It is unclear which aphorism best describes the latest note from Guggenheim's Scott Minerd:
- What goes up must come down
- The bigger they are, the harder they fall.
He is referring to what happens to every "bull market", even the most patently rigged and manipulated ones such as the current one on the back of the Fed's central planning and global central banks' financial engineering, following what is now nearly 1000 days without a 10% correction.
The Bigger they Come the Harder they Fall
The S&P500 has now gone nearly 800 days since a correction of more than 10 percent – the “meaningful” level for many analysts. The more extended the market becomes, the larger the eventual decline may be. Over the last 50 years, the longer the time between market corrections, the steeper the drop once the correction does occur.

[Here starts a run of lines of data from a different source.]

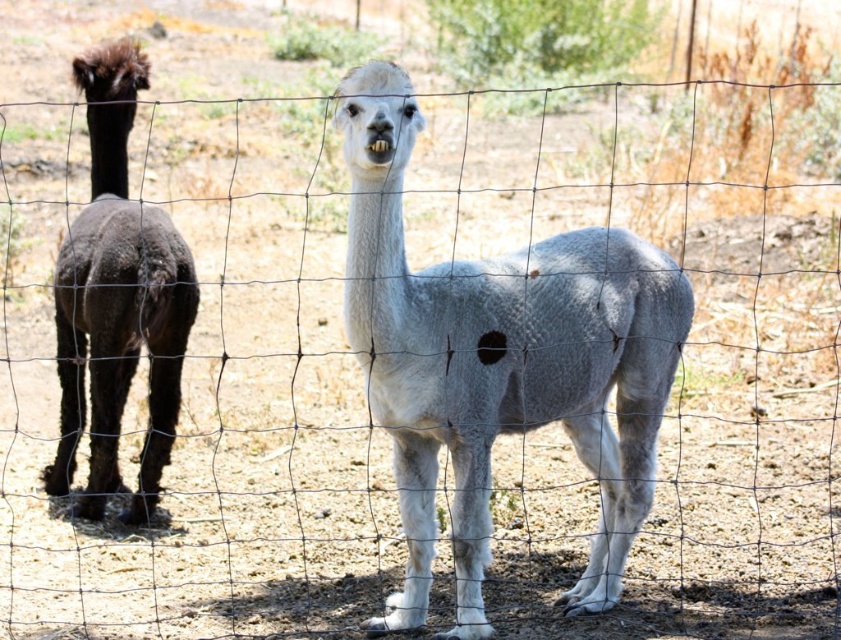
Between white woolen alpaca at center and dark brown woolly alpaca at left, which one appears on the right side from the viewer's perspective?

From the viewer's perspective, white woolen alpaca at center appears more on the right side.

Is white woolen alpaca at center taller than dark brown woolly alpaca at left?

No, white woolen alpaca at center is not taller than dark brown woolly alpaca at left.

This screenshot has width=841, height=640. In order to click on white woolen alpaca at center in this screenshot , I will do `click(500, 362)`.

At what (x,y) coordinates should I click in order to perform the action: click on white woolen alpaca at center. Please return your answer as a coordinate pair (x, y). The height and width of the screenshot is (640, 841). Looking at the image, I should click on (500, 362).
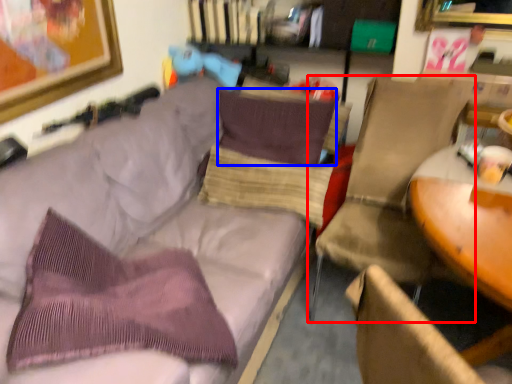
Question: Which of the following is the farthest to the observer, chair (highlighted by a red box) or pillow (highlighted by a blue box)?

Choices:
 (A) chair
 (B) pillow

Answer: (B)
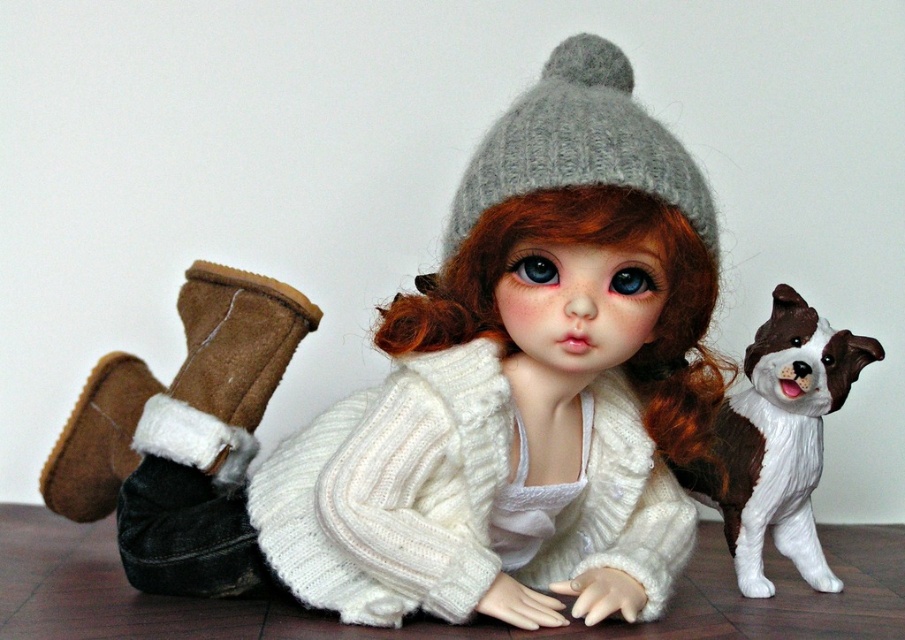
Who is lower down, brown and white plastic dog at right or brown suede boot at lower left?

brown and white plastic dog at right

Between brown and white plastic dog at right and brown suede boot at lower left, which one is positioned higher?

brown suede boot at lower left

Does point (782, 337) lie behind point (189, 342)?

Yes.

The image size is (905, 640). I want to click on brown and white plastic dog at right, so click(x=778, y=440).

Does white knitted sweater at center have a greater height compared to brown suede boot at lower left?

Yes, white knitted sweater at center is taller than brown suede boot at lower left.

Between point (484, 576) and point (189, 337), which one is positioned in front?

Point (484, 576)

Which is behind, point (286, 493) or point (195, 282)?

Positioned behind is point (195, 282).

At what (x,y) coordinates should I click in order to perform the action: click on white knitted sweater at center. Please return your answer as a coordinate pair (x, y). Looking at the image, I should click on (492, 397).

You are a GUI agent. You are given a task and a screenshot of the screen. Output one action in this format:
    pyautogui.click(x=<x>, y=<y>)
    Task: Click on the gray knitted hat at center
    The image size is (905, 640).
    Given the screenshot: What is the action you would take?
    pyautogui.click(x=579, y=144)

Is point (598, 131) positioned before point (63, 484)?

Yes, it is.

Between point (461, 200) and point (197, 323), which one is positioned behind?

The point (197, 323) is more distant.

Where is `gray knitted hat at center`? gray knitted hat at center is located at coordinates (579, 144).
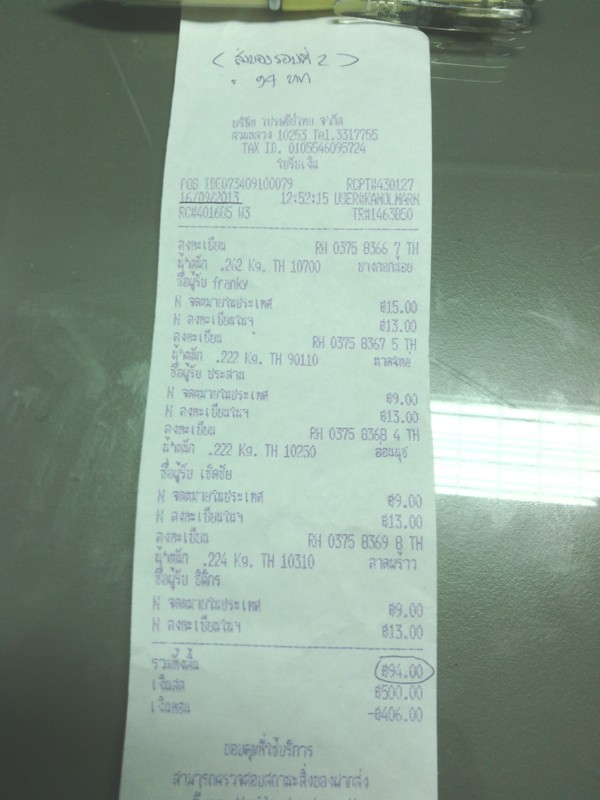
This screenshot has width=600, height=800. What are the coordinates of `pen` in the screenshot? It's located at (421, 14).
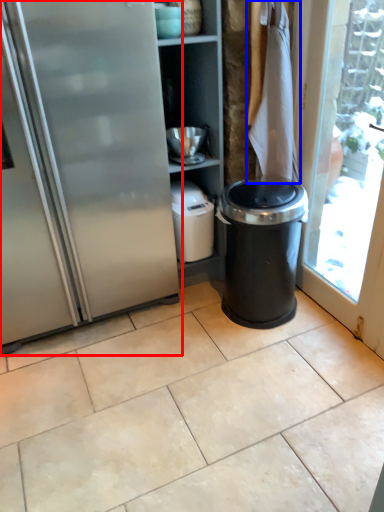
Question: Which point is closer to the camera, fridge (highlighted by a red box) or laundry (highlighted by a blue box)?

Choices:
 (A) fridge
 (B) laundry

Answer: (A)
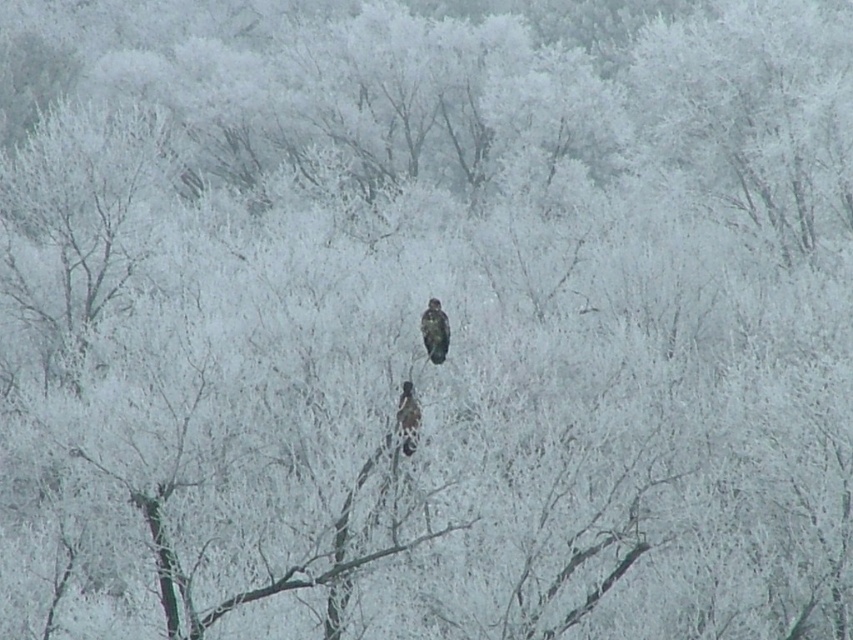
Question: Can you confirm if brown feathered bird at center is wider than dark brown feathers at center?

Choices:
 (A) yes
 (B) no

Answer: (A)

Question: Which point is farther to the camera?

Choices:
 (A) brown feathered bird at center
 (B) dark brown feathers at center

Answer: (A)

Question: Is brown feathered bird at center in front of dark brown feathers at center?

Choices:
 (A) yes
 (B) no

Answer: (B)

Question: Can you confirm if brown feathered bird at center is positioned below dark brown feathers at center?

Choices:
 (A) yes
 (B) no

Answer: (B)

Question: Which point appears farthest from the camera in this image?

Choices:
 (A) (410, 403)
 (B) (445, 326)

Answer: (B)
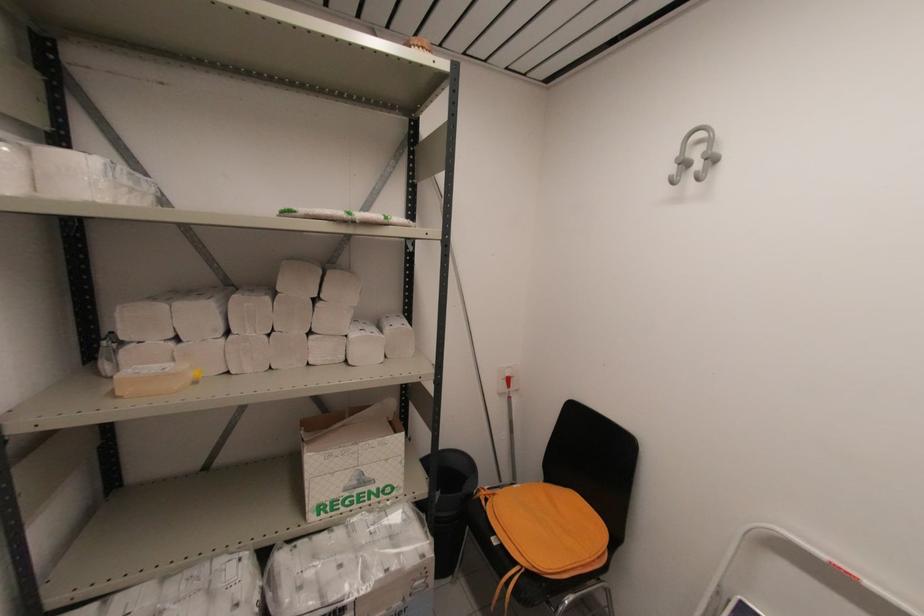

In his famous speech, [former Fed Chairman William McChesney] Martin preceded his punch bowl comment by saying, on behalf of the Fed, “…precautionary action to prevent inflationary excesses is bound to have some onerous effects…” The flipside -- a lack of precautionary action by the Fed -- will have its own set of consequences in time. It is very difficult to say when exactly these will happen, but near-term indicators suggest the hangover won’t hit while you’re relaxing at the beach this summer.
Unless it does of course.
But for now, just pretend the nearly 200% move higher from the 666 lows is real and keep kicking the can, because as even the Fed has admitted, once the selling finally begins, not even the Fed will be able to stop it.